6.2 Variables
A variable by itself is a well-formed expression of the same type as
the variable. Variables in Stan consist of ASCII strings containing
only the basic lower-case and upper-case Roman letters, digits, and
the underscore (_
) character. Variables must start with a
letter (a--z
and A--Z
) and may not end with two underscores
(__
).
Examples of legal variable identifiers are as follows.
a, a3, a_3, Sigma, my_cpp_style_variable, myCamelCaseVariable
Unlike in R and BUGS, variable identifiers in Stan may not contain a period character.
Reserved Names
Stan reserves many strings for internal use and these may not be used
as the name of a variable. An attempt to name a variable after an
internal string results in the stanc
translator halting with an
error message indicating which reserved name was used and its location
in the model code.
Model Name
The name of the model cannot be used as a variable within the model.
This is usually not a problem because the default in bin/stanc
is to append _model
to the name of the file containing the
model specification. For example, if the model is in file
foo.stan
, it would not be legal to have a variable named
foo_model
when using the default model name through
bin/stanc
. With user-specified model names, variables cannot
match the model.
User-Defined Function Names
User-defined function names cannot be used as a variable within the model.
Reserved Words from Stan Language
The following list contains reserved words for Stan’s programming language. Not all of these features are implemented in Stan yet, but the tokens are reserved for future use.
for, in, while, repeat, until, if, then, else,
true, false, target
Variables should not be named after types, either, and thus may not be any of the following.
int, real, vector, simplex, unit_vector, ordered,
positive_ordered, row_vector, matrix,
cholesky_factor_corr, cholesky_factor_cov,
corr_matrix, cov_matrix.
The following block identifiers are reserved and cannot be used as variable names:
functions, model, data, parameters, quantities,
transformed, generated
Reserved Names from Stan Implementation
Some variable names are reserved because they are used within Stan’s C++ implementation. These are
var, fvar, STAN_MAJOR, STAN_MINOR, STAN_PATCH,
STAN_MATH_MAJOR, STAN_MATH_MINOR, STAN_MATH_PATCH
Reserved Function and Distribution Names
Variable names will conflict with the names of predefined functions
other than constants. Thus a variable may not be named logit
or add
, but it may be named pi
or e
.
Variable names will also conflict with the names of distributions
suffixed with _lpdf
, _lpmf
, _lcdf
, and _lccdf
, _cdf
, and
_ccdf
, such as normal_lcdf_log
; this also holds for the deprecated
forms _log
, _cdf_log
, and _ccdf_log
,
Using any of these variable names causes the stanc
translator
to halt and report the name and location of the variable causing the
conflict.
Reserved Names from C++
Finally, variable names, including the names of models, should not conflict with any of the C++ keywords.

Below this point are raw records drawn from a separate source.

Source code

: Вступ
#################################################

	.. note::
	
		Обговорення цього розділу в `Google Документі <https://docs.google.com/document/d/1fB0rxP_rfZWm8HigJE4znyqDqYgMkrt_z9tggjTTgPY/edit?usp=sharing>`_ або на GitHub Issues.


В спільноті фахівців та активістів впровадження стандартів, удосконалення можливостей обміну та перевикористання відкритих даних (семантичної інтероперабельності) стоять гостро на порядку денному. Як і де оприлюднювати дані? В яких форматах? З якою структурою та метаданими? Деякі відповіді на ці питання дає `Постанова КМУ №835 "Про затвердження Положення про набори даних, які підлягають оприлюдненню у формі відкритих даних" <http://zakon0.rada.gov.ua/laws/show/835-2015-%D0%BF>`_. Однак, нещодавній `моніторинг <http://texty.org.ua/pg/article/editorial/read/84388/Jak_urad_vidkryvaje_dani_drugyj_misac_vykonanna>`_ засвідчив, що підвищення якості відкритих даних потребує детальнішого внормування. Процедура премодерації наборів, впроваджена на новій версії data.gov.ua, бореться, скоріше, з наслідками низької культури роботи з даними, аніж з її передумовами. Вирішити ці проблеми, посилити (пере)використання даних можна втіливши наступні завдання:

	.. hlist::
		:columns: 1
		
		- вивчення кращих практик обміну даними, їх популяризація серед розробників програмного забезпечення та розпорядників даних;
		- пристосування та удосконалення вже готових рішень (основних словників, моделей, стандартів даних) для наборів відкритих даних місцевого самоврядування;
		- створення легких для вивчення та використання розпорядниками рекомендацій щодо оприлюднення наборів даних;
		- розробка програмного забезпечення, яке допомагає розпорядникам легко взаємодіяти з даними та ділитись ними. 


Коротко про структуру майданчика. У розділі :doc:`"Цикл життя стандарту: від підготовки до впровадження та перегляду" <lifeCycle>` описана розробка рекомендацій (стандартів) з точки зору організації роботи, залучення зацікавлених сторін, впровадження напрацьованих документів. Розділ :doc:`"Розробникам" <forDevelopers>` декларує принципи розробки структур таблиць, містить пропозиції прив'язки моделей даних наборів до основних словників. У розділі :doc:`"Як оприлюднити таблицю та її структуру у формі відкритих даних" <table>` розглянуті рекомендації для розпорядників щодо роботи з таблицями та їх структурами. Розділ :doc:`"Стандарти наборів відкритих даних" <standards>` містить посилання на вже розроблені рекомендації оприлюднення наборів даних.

alignas, alignof, and, and_eq, asm, auto, bitand, bitor, bool,
break, case, catch, char, char16_t, char32_t, class, compl,
const, constexpr, const_cast, continue, decltype, default,
delete, do, double, dynamic_cast, else, enum, explicit,
export, extern, false, float, for, friend, goto, if,
inline, int, long, mutable, namespace, new, noexcept,
not, not_eq, nullptr, operator, or, or_eq, private,
protected, public, register, reinterpret_cast, return,
short, signed, sizeof, static, static_assert, static_cast,
struct, switch, template, this, thread_local, throw, true,
try, typedef, typeid, typename, union, unsigned, using,
virtual, void, volatile, wchar_t, while, xor, xor_eq
Legal Characters
The legal characters for variable identifiers are given in the identifier characters table.
Identifier Characters Table. id:identifier-characters-table The alphanumeric characters and underscore in base ASCII are the only legal characters in Stan identifiers.
characters | ASCII code points |
---|---|
a -- z |
97 – 122 |
A -- Z |
65 – 90 |
0 -- 9 |
48 – 57 |
_ |
95 |
Although not the most expressive character set, ASCII is the most portable and least prone to corruption through improper character encodings or decodings. Sticking to this range of ASCII makes Stan compatible with Latin-1 or UTF-8 encodings of these characters, which are byte-for-byte identical to ASCII.
Comments Allow ASCII-Compatible Encoding
Within comments, Stan can work with any ASCII-compatible character encoding, such as ASCII itself, UTF-8, or Latin1. It is up to user shells and editors to display them properly.